START Document segment

I don’t think I’m necessarily wrong to write about the things that bug me.  That’s what blogs are for.  Moreover, misusing George Carlin’s memory is annoying and offensive to me.  It occurs to me that if we were real friends, you’d know that and actually care.      

I get my ideas from all sorts of sources, including friends, family, and anything I see on social media.  Most of the time, I try not to name people directly, unless they are famous people, people named in the media, and/or certain relatives.  I did not name this person, but he obviously read the rant.  I can only assume, based on the above picture comment he left me, that he was annoyed by it…  just as I get offended by people who carelessly take liberties with George Carlin’s memory.  

It’s okay.  We all get butthurt over different things.  If someone had vented specifically about me or something I did, I’d probably be annoyed and offended, too.  If they were an actual friend, I might care enough to talk to them about it.  Or maybe not.  It’s clear this person wasn’t an actual friend, though, so it’s probably for the best that he dropped me out of his universe.  Moreover, that post was not actually about him, but about the practice of sharing fake memes.     

The funny thing is, one thing I do know about this person is that he likes to write.  I “met” him on Epinions, which was a place that was full of opinionated people writing product reviews.  I didn’t like his Epinions nickname because of my phobia of mushrooms (his name was a play on fungus), but I did like his reviews.  In fact, I think he was even on my Web of Trust for a long time.  One thing I miss about Epinions is that it was a place where one could make money for being articulate and opinionated.

Anyway…  to anyone reading this, if you ever happen to find yourself the subject of this blog, I hope you realize that on some level that you have served as an inspiration to someone.  Sometimes people inspire others in a positive way.  Sometimes the inspiration is borne out of something negative.  Either way, inspiration usually leads to creativity and sometimes creativity leads to genius.  I’m certainly not saying anything on this blog falls into the genius category, but writing it does help keep me sane.

END Document segment

Answer these questions from the blog post:
(a) On what site did the writer first "meet" the person who left the picture comment?
(b) Why did the writer dislike that person's nickname there?
(c) According to the writer, what was the earlier post actually about?
The records are separate material from the blog post.

START Study material

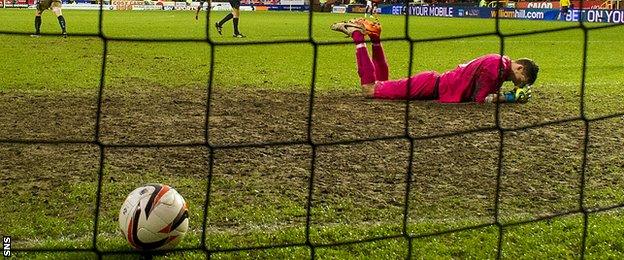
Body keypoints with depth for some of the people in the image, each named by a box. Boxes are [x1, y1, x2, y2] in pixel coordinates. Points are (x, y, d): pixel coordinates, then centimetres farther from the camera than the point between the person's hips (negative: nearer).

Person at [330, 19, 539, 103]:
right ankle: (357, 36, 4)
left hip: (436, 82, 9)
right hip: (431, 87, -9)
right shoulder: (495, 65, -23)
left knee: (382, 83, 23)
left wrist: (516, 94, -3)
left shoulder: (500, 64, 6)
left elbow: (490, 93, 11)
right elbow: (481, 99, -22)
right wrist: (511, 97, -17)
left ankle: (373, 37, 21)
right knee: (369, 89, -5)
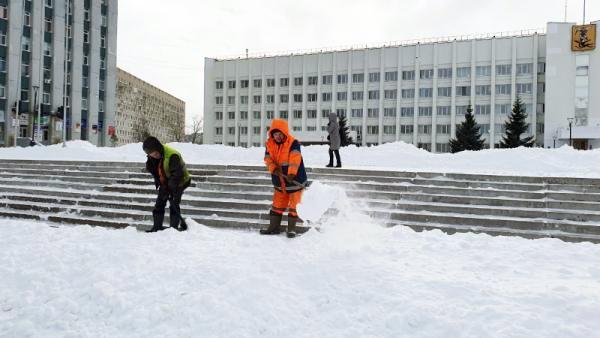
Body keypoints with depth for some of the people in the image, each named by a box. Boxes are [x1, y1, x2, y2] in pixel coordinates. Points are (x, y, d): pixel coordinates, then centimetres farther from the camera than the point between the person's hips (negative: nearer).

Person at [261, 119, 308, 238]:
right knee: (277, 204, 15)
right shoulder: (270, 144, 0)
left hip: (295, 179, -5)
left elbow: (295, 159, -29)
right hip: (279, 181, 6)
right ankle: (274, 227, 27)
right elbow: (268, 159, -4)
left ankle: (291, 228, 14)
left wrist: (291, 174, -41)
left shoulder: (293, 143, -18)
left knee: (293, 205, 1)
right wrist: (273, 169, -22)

END Study material

Solution to the exercise>
(a) Epinions.
(b) The writer has a phobia of mushrooms, and the nickname was a play on fungus.
(c) The practice of sharing fake memes.